- **REQUIREMENT**
Filter these records by the string "picture", copying each line that holds it.

=== Section Start ===

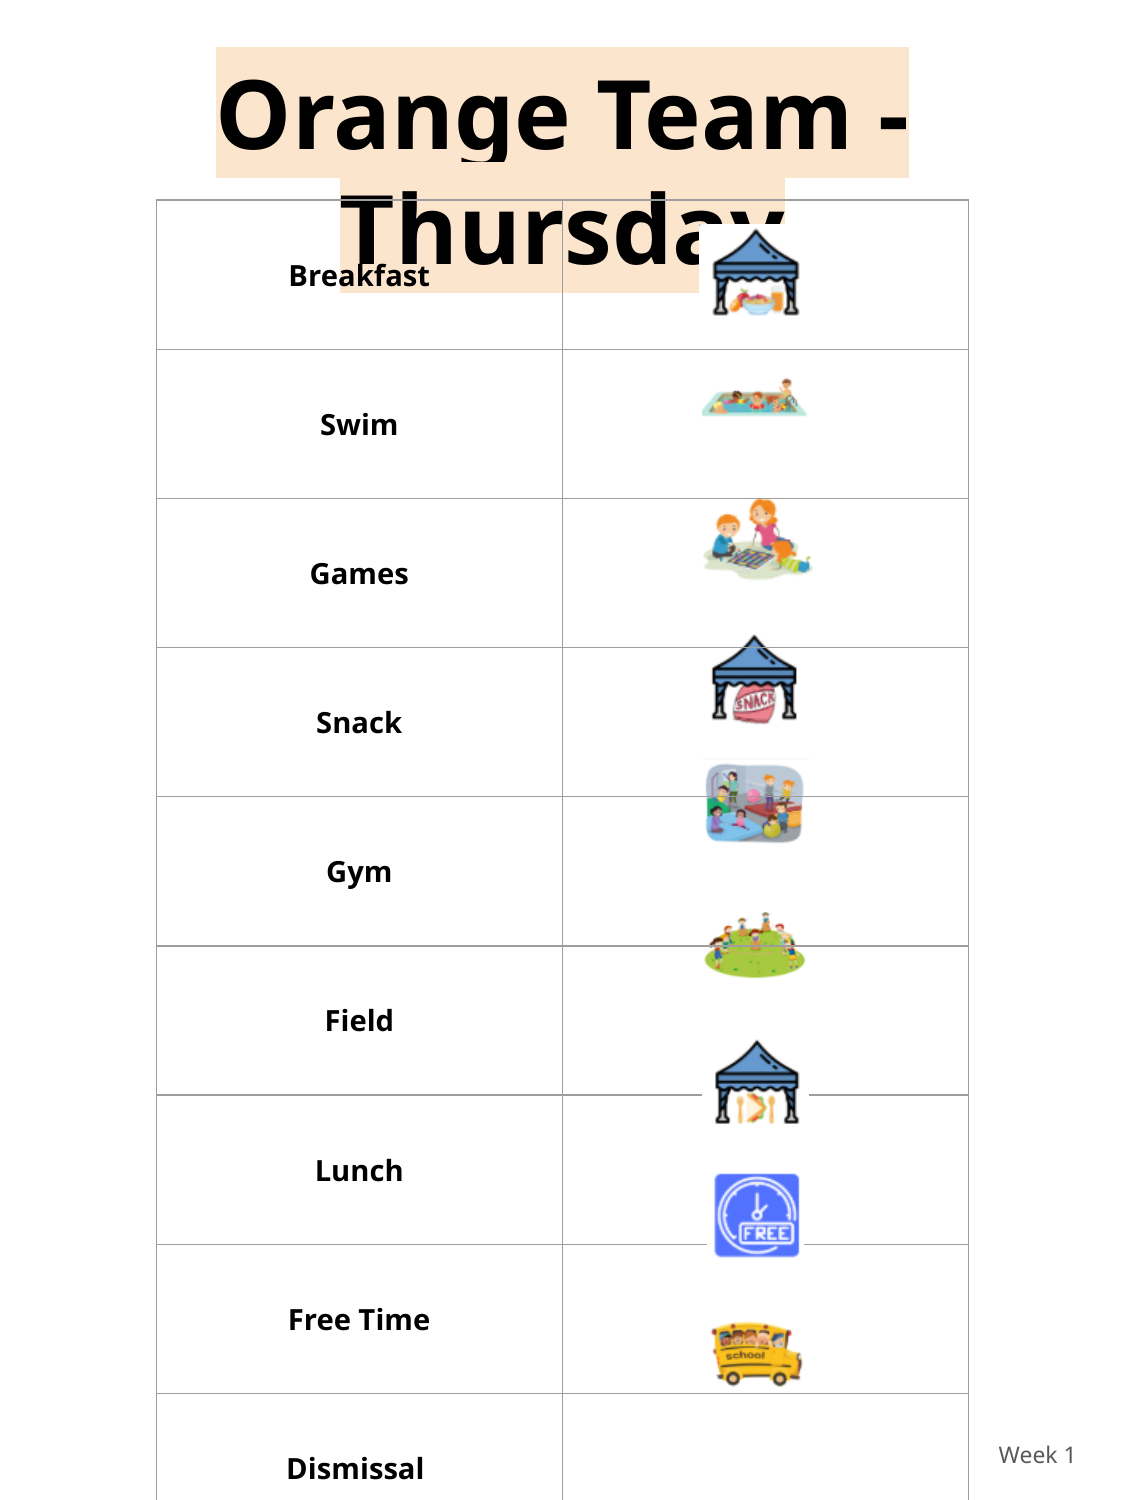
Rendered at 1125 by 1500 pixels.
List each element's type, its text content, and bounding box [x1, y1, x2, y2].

picture [702, 758, 809, 845]
picture [702, 354, 809, 431]
picture [689, 495, 822, 588]
table_cell Swim [157, 350, 562, 498]
table_cell [563, 947, 968, 1094]
picture [702, 901, 809, 985]
table_cell [563, 499, 968, 647]
table_cell Gym [157, 797, 562, 945]
table_cell [563, 350, 968, 498]
table_cell Field [157, 947, 562, 1094]
picture [702, 1314, 809, 1391]
table_cell [563, 648, 968, 796]
table_cell Games [157, 499, 562, 647]
table_cell Free Time [157, 1245, 562, 1393]
picture [699, 224, 813, 325]
picture [702, 1032, 809, 1133]
picture [707, 1168, 804, 1260]
table_cell Lunch [157, 1096, 562, 1244]
table_cell [563, 1394, 968, 1500]
table_cell Snack [157, 648, 562, 796]
picture [702, 628, 809, 728]
table_header Breakfast [157, 201, 562, 349]
text_box Week 1 [983, 1425, 1116, 1491]
table_header [563, 201, 968, 349]
text_box Orange Team - Thursday [0, 38, 1125, 315]
table_cell [563, 1096, 968, 1244]
table_cell [563, 1245, 968, 1393]
table_cell [563, 797, 968, 945]
table_cell Dismissal [157, 1394, 562, 1500]
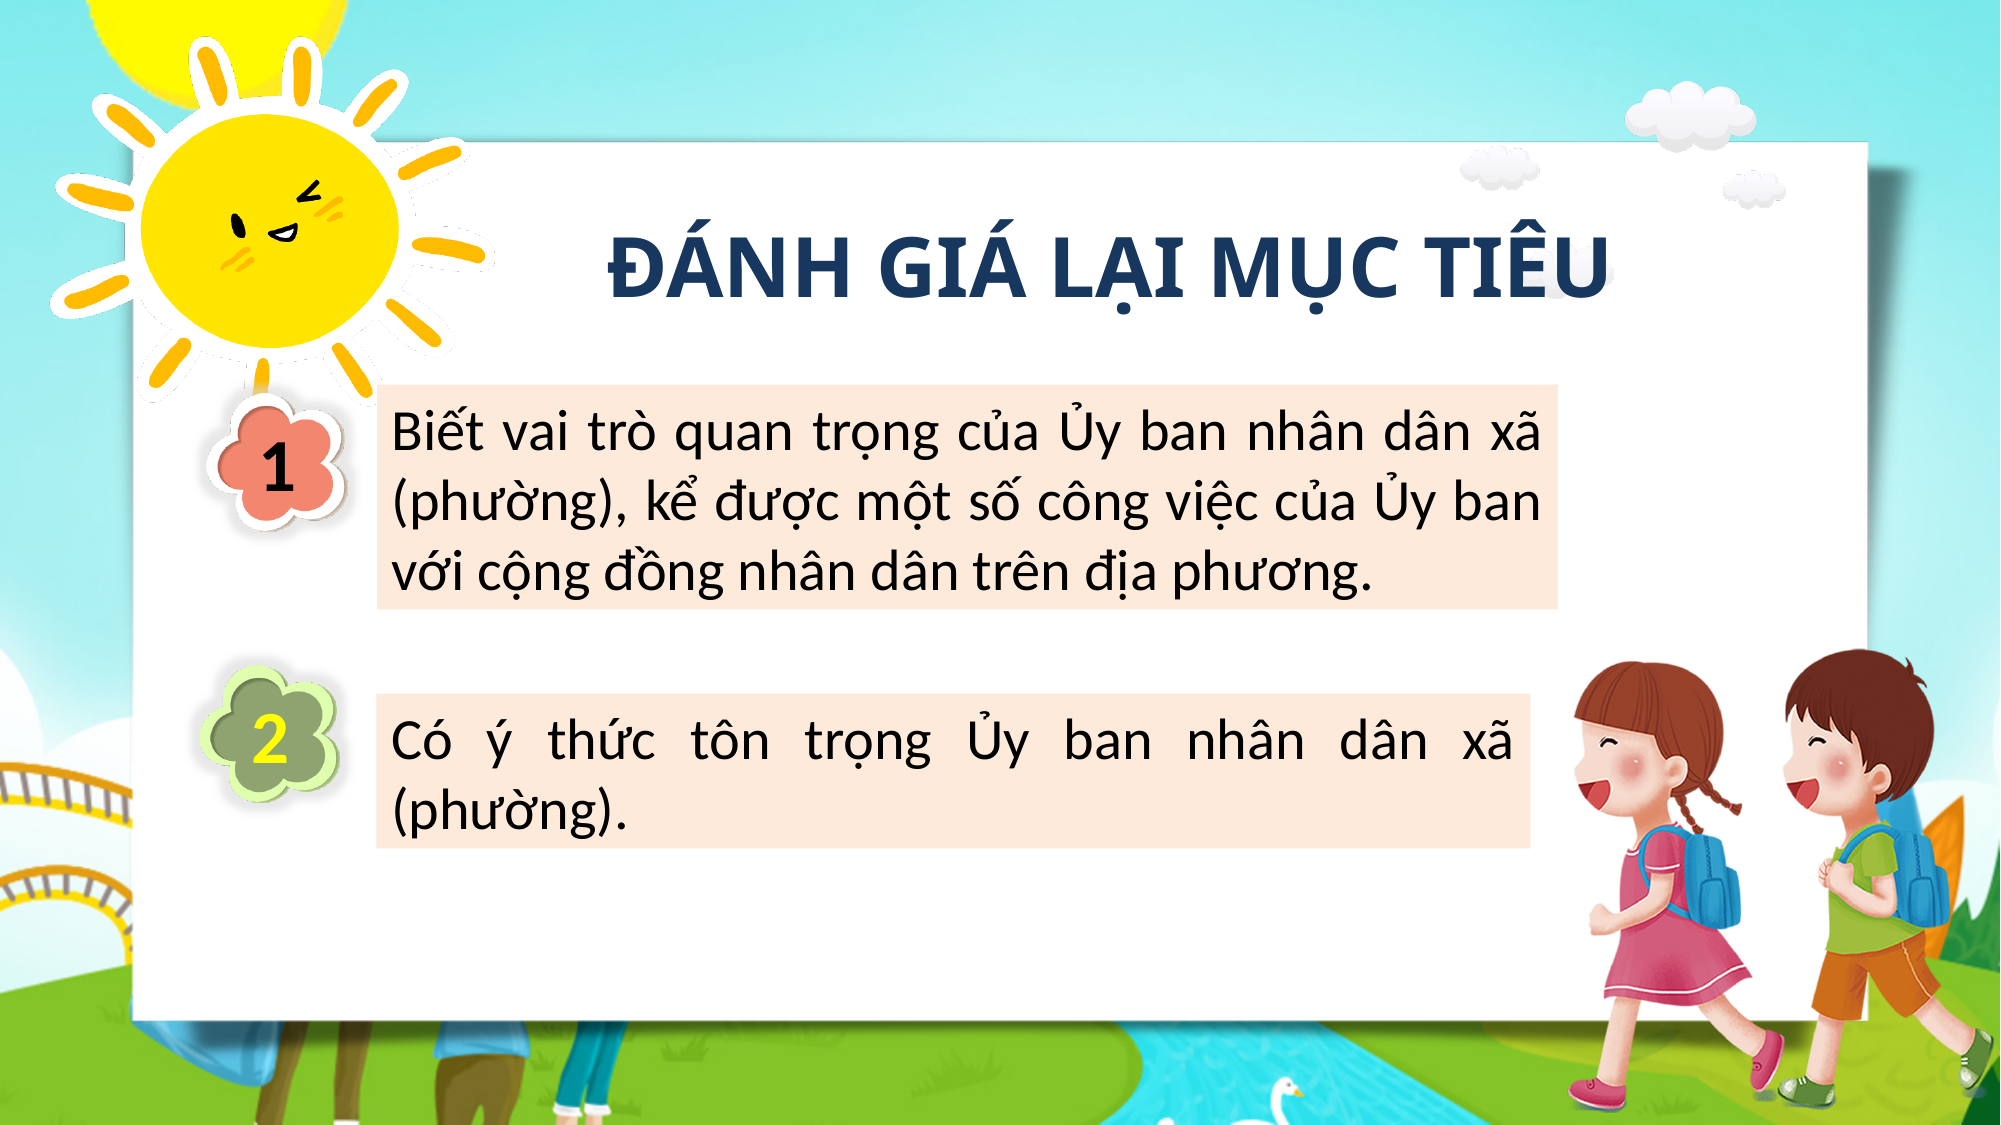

=== Section End ===

- **EXERCISE RESULT**
picture [702, 758, 809, 845]
picture [702, 354, 809, 431]
picture [689, 495, 822, 588]
picture [702, 901, 809, 985]
picture [702, 1314, 809, 1391]
picture [699, 224, 813, 325]
picture [702, 1032, 809, 1133]
picture [707, 1168, 804, 1260]
picture [702, 628, 809, 728]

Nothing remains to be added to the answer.